§ REQUIREMENT: Find the line below with "right ankle: (195, 264)" and the line with "right elbow: (494, 215)". Output them and the lines between, exactly, but not the pictures.

§ MATERIAL PROVIDED:
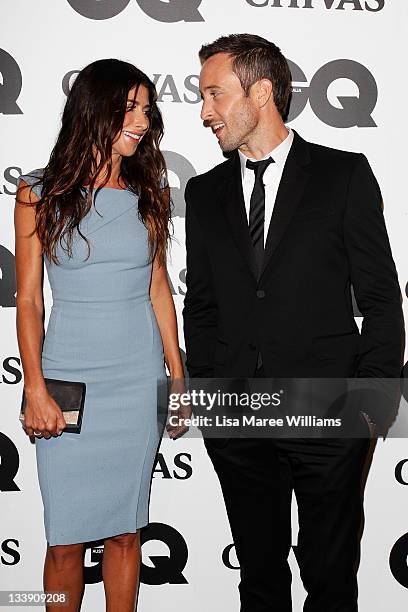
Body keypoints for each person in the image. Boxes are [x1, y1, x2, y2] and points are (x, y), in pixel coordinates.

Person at [183, 34, 405, 612]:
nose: (204, 111)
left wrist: (373, 399)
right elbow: (201, 306)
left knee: (331, 584)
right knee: (259, 582)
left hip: (330, 415)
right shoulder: (204, 193)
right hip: (239, 419)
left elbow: (381, 298)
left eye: (214, 94)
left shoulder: (343, 175)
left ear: (261, 92)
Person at [15, 58, 185, 612]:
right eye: (128, 108)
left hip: (136, 383)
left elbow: (159, 288)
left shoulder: (147, 192)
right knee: (63, 542)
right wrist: (34, 386)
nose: (140, 120)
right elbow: (30, 300)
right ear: (95, 110)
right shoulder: (37, 192)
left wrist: (177, 377)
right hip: (67, 384)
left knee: (126, 534)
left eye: (145, 109)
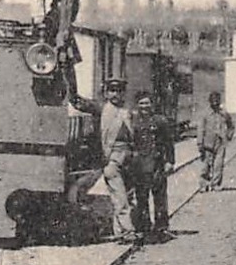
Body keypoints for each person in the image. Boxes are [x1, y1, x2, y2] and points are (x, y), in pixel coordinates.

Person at [70, 79, 135, 240]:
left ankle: (119, 231)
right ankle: (127, 230)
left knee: (124, 194)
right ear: (106, 93)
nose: (115, 94)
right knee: (120, 195)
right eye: (112, 90)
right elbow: (79, 103)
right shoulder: (102, 109)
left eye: (119, 91)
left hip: (126, 157)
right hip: (111, 158)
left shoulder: (127, 112)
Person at [124, 90, 177, 240]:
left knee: (160, 197)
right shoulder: (133, 121)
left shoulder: (160, 121)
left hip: (157, 164)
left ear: (152, 104)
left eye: (147, 103)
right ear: (137, 105)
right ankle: (144, 227)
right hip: (139, 165)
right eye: (141, 103)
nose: (144, 106)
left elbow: (168, 143)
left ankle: (161, 227)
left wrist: (170, 161)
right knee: (141, 197)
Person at [196, 91, 235, 193]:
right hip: (207, 143)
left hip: (220, 143)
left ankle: (216, 184)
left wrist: (229, 135)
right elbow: (201, 129)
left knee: (218, 164)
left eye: (217, 102)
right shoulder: (205, 114)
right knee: (206, 165)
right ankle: (203, 184)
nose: (215, 104)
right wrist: (200, 143)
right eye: (213, 102)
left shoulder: (224, 114)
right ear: (210, 102)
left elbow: (231, 125)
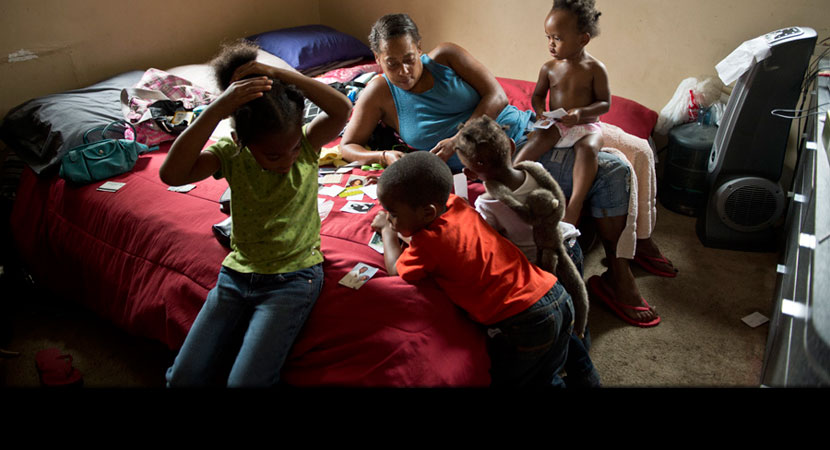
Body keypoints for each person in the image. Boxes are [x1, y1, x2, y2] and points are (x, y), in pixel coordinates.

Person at [342, 12, 661, 327]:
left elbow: (496, 94)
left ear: (420, 48)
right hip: (497, 162)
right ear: (377, 58)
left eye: (410, 58)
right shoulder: (379, 92)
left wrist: (458, 137)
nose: (404, 70)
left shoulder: (447, 57)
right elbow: (347, 145)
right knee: (612, 168)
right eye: (392, 63)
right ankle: (620, 276)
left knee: (629, 154)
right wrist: (383, 156)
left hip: (527, 134)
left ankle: (628, 257)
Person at [160, 40, 352, 387]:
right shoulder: (230, 154)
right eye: (274, 156)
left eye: (293, 148)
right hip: (236, 275)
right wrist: (216, 109)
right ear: (239, 140)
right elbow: (171, 175)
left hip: (293, 279)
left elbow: (342, 109)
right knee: (181, 379)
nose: (289, 159)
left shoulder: (306, 147)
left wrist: (280, 74)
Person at [370, 151, 574, 387]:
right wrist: (402, 227)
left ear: (428, 213)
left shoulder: (428, 244)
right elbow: (444, 240)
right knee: (552, 373)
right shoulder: (457, 205)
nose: (390, 218)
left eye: (393, 214)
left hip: (525, 321)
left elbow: (395, 270)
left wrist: (387, 231)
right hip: (554, 291)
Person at [454, 115, 601, 387]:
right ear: (511, 146)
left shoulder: (488, 204)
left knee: (560, 329)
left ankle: (571, 359)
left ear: (471, 172)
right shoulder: (533, 168)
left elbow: (494, 247)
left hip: (543, 266)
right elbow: (556, 200)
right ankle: (585, 358)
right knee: (574, 310)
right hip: (569, 244)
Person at [515, 0, 609, 227]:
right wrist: (541, 114)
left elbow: (605, 104)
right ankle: (510, 183)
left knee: (587, 150)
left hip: (586, 126)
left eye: (557, 38)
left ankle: (574, 205)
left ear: (582, 39)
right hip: (558, 124)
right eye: (548, 37)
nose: (551, 44)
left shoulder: (595, 69)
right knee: (534, 143)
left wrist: (581, 113)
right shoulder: (549, 68)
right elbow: (537, 97)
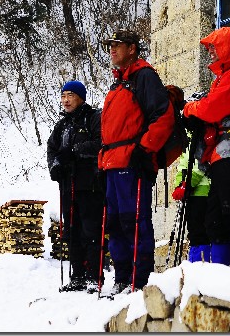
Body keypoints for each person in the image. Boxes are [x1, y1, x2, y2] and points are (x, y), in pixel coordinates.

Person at [98, 29, 175, 294]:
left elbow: (163, 115)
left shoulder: (144, 77)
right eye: (110, 46)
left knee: (134, 220)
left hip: (132, 161)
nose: (112, 50)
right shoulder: (119, 83)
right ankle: (122, 275)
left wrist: (145, 150)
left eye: (117, 45)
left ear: (132, 48)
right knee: (116, 223)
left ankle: (139, 278)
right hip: (113, 163)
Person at [182, 26, 230, 272]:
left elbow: (211, 109)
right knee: (215, 219)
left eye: (214, 47)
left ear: (226, 47)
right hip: (221, 156)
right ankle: (220, 275)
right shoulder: (223, 78)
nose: (210, 52)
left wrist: (189, 109)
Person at [46, 80, 105, 293]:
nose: (65, 100)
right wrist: (55, 167)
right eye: (63, 96)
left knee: (91, 231)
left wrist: (75, 151)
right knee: (72, 232)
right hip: (67, 185)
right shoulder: (61, 125)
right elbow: (52, 148)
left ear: (81, 97)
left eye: (70, 95)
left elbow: (101, 142)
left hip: (89, 184)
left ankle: (93, 276)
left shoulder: (93, 117)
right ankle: (77, 275)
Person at [171, 147, 211, 262]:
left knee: (200, 234)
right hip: (191, 191)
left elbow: (202, 164)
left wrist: (187, 184)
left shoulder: (200, 134)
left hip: (204, 190)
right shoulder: (187, 138)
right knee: (195, 233)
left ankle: (200, 265)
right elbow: (183, 164)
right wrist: (179, 184)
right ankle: (195, 264)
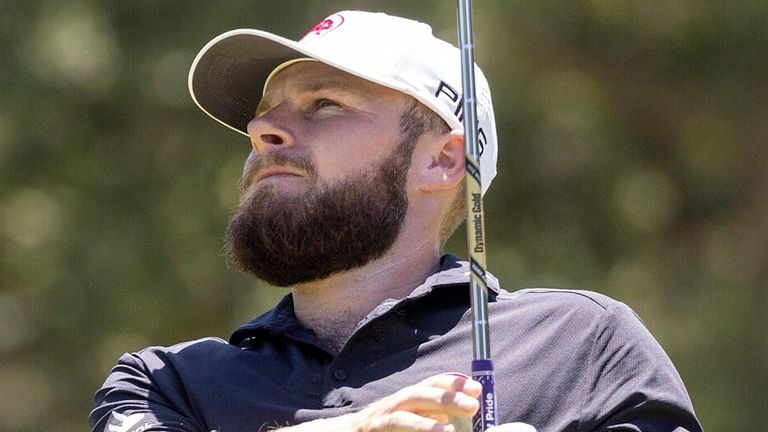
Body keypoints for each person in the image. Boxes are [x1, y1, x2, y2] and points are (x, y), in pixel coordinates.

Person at [90, 10, 703, 432]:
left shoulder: (580, 346)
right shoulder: (168, 383)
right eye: (264, 114)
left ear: (440, 159)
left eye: (325, 104)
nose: (261, 130)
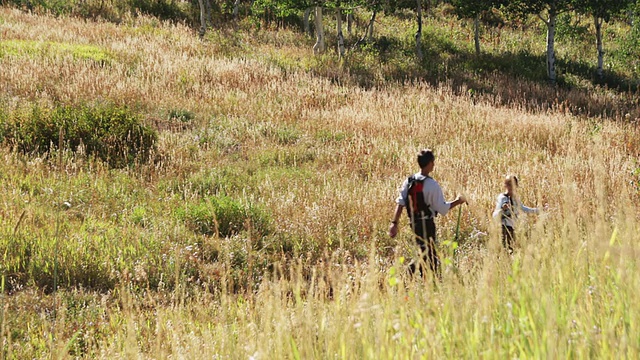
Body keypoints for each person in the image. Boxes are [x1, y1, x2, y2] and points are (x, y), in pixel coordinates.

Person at [389, 149, 466, 279]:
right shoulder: (432, 185)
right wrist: (458, 201)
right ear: (430, 163)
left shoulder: (409, 182)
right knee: (427, 255)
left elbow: (400, 203)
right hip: (427, 224)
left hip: (414, 224)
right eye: (433, 161)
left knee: (426, 253)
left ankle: (426, 280)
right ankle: (412, 275)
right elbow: (443, 209)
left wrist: (394, 223)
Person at [492, 175, 539, 253]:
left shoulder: (515, 199)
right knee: (506, 250)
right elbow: (494, 215)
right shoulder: (502, 198)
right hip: (503, 228)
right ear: (505, 185)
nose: (511, 187)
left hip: (512, 228)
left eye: (513, 185)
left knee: (511, 250)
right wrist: (502, 209)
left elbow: (523, 209)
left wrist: (537, 211)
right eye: (509, 184)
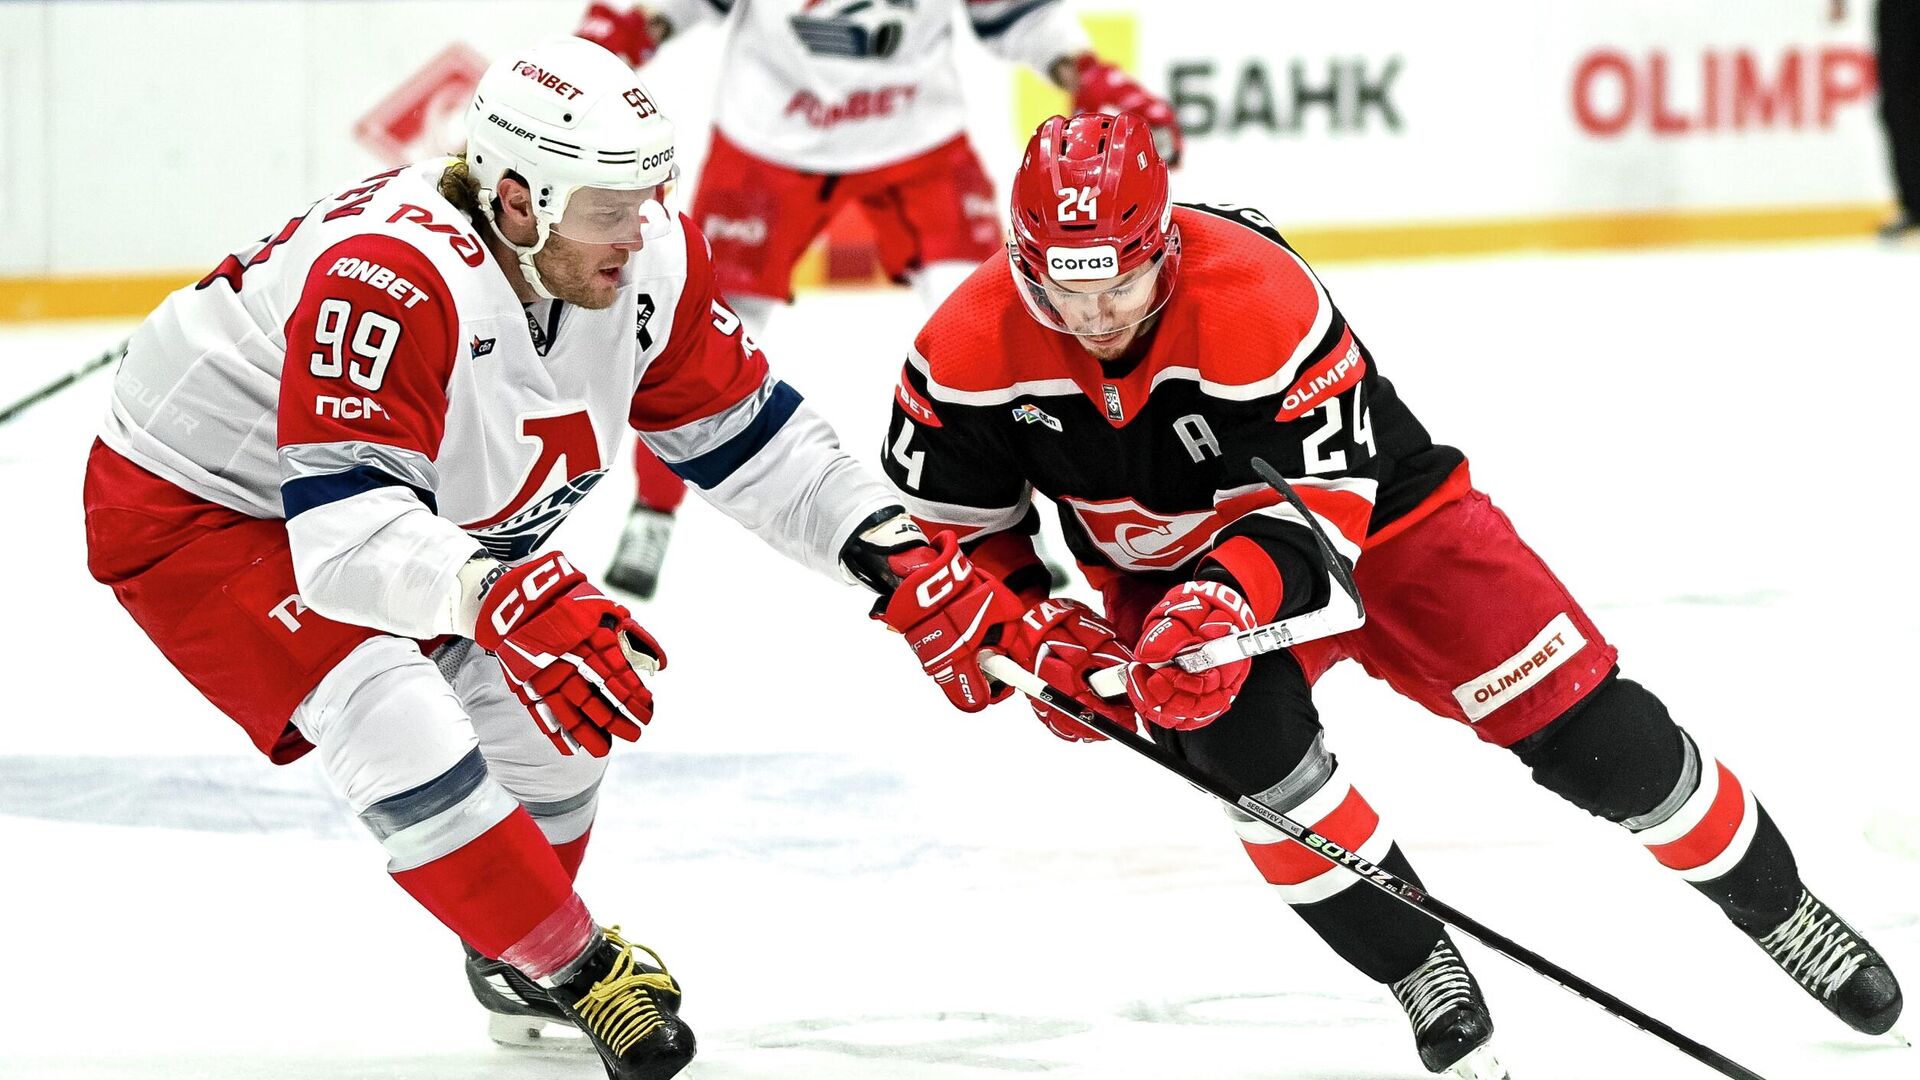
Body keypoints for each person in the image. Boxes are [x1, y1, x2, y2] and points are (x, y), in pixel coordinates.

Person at [873, 111, 1905, 1077]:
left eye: (1120, 283)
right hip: (1170, 579)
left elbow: (1315, 522)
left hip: (1387, 526)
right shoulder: (962, 352)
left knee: (1597, 738)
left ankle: (1780, 908)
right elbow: (958, 537)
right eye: (1062, 289)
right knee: (1245, 760)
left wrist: (1224, 598)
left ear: (1165, 250)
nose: (1093, 316)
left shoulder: (1259, 294)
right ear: (1022, 260)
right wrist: (1030, 629)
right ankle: (1420, 965)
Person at [82, 36, 995, 1080]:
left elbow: (755, 442)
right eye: (611, 206)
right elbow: (345, 540)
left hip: (404, 510)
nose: (641, 230)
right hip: (207, 510)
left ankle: (513, 956)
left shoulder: (641, 256)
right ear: (518, 200)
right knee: (391, 714)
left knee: (562, 710)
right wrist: (499, 593)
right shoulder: (390, 280)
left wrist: (892, 552)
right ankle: (572, 965)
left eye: (648, 195)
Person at [575, 0, 1182, 598]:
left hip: (919, 143)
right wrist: (617, 39)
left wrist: (1085, 70)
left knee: (1002, 322)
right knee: (694, 330)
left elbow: (1015, 13)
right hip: (769, 144)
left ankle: (1009, 521)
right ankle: (653, 510)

§ COMPLETED EXERCISE:
right ankle: (195, 264)
Body keypoints for each person in the image. Boxes are [x1, y1, x2, y2] and points are (x, y), in pixel coordinates.

Person at [90, 10, 703, 432]:
left shoulder: (580, 346)
right shoulder: (168, 383)
right eye: (264, 114)
left ear: (440, 159)
left eye: (325, 104)
nose: (261, 130)
Body keypoints for each person in the image. Boxes are [x1, y1, x2, y2] and points are (x, y), in pixel coordinates.

Person at [389, 149, 466, 279]:
right shoulder: (432, 185)
right wrist: (458, 201)
right ear: (430, 163)
left shoulder: (409, 182)
right knee: (427, 255)
left elbow: (400, 203)
right hip: (427, 224)
left hip: (414, 224)
right eye: (433, 161)
left knee: (426, 253)
left ankle: (426, 280)
right ankle: (412, 275)
right elbow: (443, 209)
left wrist: (394, 223)
Person at [492, 175, 539, 253]:
left shoulder: (515, 199)
right knee: (506, 250)
right elbow: (494, 215)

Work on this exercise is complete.